Start of Provided entries
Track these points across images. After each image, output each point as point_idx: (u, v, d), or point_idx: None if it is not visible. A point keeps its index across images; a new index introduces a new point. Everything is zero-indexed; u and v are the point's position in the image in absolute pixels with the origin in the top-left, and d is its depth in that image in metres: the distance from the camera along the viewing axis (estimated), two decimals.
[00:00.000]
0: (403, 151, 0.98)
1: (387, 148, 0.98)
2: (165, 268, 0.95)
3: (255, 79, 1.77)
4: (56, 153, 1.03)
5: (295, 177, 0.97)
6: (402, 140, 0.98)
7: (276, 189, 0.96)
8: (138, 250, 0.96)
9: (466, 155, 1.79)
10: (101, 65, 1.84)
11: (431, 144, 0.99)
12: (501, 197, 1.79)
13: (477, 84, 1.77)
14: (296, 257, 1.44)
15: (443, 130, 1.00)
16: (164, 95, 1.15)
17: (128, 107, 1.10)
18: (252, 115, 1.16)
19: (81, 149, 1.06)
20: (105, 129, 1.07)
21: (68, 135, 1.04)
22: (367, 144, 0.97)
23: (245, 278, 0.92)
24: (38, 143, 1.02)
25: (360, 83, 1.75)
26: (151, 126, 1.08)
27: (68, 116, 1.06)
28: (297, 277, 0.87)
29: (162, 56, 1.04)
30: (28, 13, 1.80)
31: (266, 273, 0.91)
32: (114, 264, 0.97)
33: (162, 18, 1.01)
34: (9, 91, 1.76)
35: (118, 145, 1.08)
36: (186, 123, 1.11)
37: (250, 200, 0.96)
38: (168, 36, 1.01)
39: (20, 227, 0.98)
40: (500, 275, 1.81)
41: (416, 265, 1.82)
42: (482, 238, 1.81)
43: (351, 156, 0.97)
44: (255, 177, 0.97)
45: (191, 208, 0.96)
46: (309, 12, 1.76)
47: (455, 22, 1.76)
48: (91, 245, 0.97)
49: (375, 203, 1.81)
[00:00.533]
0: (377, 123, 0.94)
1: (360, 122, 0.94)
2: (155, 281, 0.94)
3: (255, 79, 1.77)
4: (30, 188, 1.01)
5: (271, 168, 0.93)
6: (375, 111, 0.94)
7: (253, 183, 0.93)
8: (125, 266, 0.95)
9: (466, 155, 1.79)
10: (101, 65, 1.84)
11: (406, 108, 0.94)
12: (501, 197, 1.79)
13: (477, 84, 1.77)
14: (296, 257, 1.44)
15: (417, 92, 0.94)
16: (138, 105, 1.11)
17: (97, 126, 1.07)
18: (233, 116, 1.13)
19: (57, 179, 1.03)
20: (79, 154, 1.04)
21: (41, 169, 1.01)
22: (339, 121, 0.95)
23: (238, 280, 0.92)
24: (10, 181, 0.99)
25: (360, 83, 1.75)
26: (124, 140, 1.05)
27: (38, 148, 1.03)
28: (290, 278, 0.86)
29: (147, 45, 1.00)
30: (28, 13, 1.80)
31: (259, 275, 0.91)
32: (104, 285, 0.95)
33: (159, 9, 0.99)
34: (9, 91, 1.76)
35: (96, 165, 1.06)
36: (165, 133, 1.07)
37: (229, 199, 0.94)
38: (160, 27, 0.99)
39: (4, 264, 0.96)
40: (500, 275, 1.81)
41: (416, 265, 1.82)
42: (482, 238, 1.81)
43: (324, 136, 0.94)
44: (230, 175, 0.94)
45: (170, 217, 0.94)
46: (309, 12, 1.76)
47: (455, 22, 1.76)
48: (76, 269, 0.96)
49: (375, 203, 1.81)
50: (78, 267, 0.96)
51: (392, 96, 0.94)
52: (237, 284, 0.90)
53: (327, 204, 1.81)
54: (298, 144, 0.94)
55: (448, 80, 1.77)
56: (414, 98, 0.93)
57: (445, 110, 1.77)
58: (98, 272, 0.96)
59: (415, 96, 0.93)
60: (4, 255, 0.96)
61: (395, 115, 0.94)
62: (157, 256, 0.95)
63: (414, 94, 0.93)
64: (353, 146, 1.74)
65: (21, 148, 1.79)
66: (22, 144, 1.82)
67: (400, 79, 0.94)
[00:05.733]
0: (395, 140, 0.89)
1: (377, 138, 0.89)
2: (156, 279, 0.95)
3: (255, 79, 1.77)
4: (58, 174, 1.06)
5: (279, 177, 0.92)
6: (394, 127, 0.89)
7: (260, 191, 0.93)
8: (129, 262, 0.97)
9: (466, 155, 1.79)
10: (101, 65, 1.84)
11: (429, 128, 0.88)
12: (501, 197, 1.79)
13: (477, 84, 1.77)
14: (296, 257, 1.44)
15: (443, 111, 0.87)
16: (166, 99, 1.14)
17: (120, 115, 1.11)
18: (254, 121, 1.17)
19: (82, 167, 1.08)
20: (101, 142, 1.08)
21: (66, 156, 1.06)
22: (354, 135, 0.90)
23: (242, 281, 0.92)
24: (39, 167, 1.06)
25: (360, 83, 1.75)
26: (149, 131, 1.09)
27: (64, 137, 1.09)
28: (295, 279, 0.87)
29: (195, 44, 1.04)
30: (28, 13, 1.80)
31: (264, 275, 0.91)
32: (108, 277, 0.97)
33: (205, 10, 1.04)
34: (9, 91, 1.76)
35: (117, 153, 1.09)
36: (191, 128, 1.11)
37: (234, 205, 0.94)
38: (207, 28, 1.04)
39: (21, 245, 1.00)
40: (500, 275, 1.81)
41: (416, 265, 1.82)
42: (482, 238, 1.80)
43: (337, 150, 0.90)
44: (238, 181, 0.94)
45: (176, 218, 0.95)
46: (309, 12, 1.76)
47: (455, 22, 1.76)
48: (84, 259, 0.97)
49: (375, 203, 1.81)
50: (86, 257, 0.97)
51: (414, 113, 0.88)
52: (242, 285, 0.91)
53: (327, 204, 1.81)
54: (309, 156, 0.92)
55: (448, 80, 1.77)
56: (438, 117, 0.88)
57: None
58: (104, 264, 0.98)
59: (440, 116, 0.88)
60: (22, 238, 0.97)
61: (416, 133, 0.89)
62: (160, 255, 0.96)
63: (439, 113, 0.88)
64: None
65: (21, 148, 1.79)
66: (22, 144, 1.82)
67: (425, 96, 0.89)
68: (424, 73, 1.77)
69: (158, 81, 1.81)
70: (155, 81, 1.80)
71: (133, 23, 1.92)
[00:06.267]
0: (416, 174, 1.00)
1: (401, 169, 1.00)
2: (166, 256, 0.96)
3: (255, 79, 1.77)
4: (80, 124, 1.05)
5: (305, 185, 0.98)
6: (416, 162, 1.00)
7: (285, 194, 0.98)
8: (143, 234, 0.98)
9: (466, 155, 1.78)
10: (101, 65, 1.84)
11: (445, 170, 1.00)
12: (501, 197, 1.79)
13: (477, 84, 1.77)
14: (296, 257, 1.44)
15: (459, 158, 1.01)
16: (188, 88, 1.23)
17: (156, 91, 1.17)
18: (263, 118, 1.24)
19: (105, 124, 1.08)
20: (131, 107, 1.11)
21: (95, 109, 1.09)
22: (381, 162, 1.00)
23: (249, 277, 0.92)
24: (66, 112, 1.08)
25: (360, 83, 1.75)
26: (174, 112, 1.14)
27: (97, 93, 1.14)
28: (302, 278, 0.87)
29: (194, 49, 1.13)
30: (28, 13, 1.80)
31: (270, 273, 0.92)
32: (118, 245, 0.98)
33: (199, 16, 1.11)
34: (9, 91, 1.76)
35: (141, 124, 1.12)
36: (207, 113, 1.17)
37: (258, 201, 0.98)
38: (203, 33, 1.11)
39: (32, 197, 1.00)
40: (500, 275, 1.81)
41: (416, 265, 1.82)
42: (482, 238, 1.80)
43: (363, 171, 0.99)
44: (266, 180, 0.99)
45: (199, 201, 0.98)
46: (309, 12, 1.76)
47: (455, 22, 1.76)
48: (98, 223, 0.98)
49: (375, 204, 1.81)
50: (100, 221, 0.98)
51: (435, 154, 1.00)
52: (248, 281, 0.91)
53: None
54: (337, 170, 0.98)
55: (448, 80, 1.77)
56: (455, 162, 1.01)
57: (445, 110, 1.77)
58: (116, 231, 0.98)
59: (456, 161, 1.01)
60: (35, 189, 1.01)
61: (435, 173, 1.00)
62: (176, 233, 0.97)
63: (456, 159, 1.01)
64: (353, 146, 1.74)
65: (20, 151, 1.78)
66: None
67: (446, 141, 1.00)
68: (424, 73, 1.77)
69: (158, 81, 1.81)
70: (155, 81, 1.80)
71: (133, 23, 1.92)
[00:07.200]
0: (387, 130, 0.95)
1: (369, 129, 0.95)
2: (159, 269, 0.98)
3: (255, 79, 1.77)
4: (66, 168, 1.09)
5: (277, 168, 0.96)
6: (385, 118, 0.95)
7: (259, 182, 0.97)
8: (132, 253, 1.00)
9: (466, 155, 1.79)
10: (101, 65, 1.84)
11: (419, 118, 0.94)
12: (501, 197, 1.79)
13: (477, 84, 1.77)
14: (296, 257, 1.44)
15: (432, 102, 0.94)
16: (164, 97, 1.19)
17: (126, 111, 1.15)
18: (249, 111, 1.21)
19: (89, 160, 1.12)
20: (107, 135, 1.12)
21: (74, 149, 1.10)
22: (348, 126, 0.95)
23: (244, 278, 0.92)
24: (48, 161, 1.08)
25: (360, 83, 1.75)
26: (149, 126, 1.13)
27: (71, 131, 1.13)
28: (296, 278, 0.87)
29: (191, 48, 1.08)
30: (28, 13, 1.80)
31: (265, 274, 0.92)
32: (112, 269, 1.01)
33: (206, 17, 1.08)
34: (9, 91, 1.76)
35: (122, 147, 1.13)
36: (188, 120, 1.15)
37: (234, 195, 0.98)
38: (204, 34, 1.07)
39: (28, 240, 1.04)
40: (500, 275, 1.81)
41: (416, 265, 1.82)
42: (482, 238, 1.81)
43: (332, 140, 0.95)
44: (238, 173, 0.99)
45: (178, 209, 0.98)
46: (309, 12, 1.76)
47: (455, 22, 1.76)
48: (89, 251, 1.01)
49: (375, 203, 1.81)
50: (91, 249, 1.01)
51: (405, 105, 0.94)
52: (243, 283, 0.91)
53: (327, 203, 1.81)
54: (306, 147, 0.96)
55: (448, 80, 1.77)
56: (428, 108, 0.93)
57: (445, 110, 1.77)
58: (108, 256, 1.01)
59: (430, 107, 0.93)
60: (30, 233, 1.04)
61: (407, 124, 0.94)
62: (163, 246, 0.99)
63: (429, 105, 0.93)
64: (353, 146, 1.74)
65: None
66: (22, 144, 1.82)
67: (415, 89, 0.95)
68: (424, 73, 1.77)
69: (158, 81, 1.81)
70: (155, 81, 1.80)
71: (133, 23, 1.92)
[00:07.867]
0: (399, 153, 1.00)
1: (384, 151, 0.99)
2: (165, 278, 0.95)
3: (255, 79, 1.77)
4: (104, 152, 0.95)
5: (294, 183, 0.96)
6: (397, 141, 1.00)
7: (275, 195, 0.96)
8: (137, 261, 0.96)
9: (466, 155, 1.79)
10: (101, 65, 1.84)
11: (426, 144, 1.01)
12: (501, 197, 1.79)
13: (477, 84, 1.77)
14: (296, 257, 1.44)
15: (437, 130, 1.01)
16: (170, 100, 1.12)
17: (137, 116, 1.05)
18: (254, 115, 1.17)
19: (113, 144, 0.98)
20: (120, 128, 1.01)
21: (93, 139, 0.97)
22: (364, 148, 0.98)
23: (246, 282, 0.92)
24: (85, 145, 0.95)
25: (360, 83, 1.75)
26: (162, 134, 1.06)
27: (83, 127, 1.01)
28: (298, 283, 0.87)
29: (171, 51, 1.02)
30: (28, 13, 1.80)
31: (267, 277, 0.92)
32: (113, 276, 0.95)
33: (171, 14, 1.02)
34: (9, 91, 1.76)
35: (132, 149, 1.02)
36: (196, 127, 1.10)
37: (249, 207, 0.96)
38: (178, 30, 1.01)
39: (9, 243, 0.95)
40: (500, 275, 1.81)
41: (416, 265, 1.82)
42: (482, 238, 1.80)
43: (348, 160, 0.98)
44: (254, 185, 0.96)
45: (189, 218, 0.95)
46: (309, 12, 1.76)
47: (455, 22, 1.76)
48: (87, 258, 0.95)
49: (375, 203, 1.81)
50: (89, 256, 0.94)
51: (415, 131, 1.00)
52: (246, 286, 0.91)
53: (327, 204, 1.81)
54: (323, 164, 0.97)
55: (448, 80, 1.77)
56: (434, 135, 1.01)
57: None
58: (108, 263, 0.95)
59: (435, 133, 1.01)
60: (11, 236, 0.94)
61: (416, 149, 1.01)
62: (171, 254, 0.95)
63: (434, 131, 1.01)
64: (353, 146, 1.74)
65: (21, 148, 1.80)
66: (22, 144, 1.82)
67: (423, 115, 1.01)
End of Provided entries
Task prompt: Please output exactly the lines between the one holding "39: (20, 227, 0.98)" and the one holding "67: (400, 79, 0.94)" in the records above, inclusive, and nothing more.

Reply:
39: (20, 227, 0.98)
40: (500, 275, 1.81)
41: (416, 265, 1.82)
42: (482, 238, 1.81)
43: (351, 156, 0.97)
44: (255, 177, 0.97)
45: (191, 208, 0.96)
46: (309, 12, 1.76)
47: (455, 22, 1.76)
48: (91, 245, 0.97)
49: (375, 203, 1.81)
[00:00.533]
0: (377, 123, 0.94)
1: (360, 122, 0.94)
2: (155, 281, 0.94)
3: (255, 79, 1.77)
4: (30, 188, 1.01)
5: (271, 168, 0.93)
6: (375, 111, 0.94)
7: (253, 183, 0.93)
8: (125, 266, 0.95)
9: (466, 155, 1.79)
10: (101, 65, 1.84)
11: (406, 108, 0.94)
12: (501, 197, 1.79)
13: (477, 84, 1.77)
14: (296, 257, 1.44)
15: (417, 92, 0.94)
16: (138, 105, 1.11)
17: (97, 126, 1.07)
18: (233, 116, 1.13)
19: (57, 179, 1.03)
20: (79, 154, 1.04)
21: (41, 169, 1.01)
22: (339, 121, 0.95)
23: (238, 280, 0.92)
24: (10, 181, 0.99)
25: (360, 83, 1.75)
26: (124, 140, 1.05)
27: (38, 148, 1.03)
28: (290, 278, 0.86)
29: (147, 45, 1.00)
30: (28, 13, 1.80)
31: (259, 275, 0.91)
32: (104, 285, 0.95)
33: (159, 9, 0.99)
34: (9, 91, 1.76)
35: (96, 165, 1.06)
36: (165, 133, 1.07)
37: (229, 199, 0.94)
38: (160, 27, 0.99)
39: (4, 264, 0.96)
40: (500, 275, 1.81)
41: (416, 265, 1.82)
42: (482, 238, 1.81)
43: (324, 136, 0.94)
44: (230, 175, 0.94)
45: (170, 217, 0.94)
46: (309, 12, 1.76)
47: (455, 22, 1.76)
48: (76, 269, 0.96)
49: (375, 203, 1.81)
50: (78, 267, 0.96)
51: (392, 96, 0.94)
52: (237, 284, 0.90)
53: (327, 204, 1.81)
54: (298, 144, 0.94)
55: (448, 80, 1.77)
56: (414, 98, 0.93)
57: (445, 110, 1.77)
58: (98, 272, 0.96)
59: (415, 96, 0.93)
60: (4, 255, 0.96)
61: (395, 115, 0.94)
62: (157, 256, 0.95)
63: (414, 94, 0.93)
64: (353, 146, 1.74)
65: (21, 148, 1.79)
66: (22, 144, 1.82)
67: (400, 79, 0.94)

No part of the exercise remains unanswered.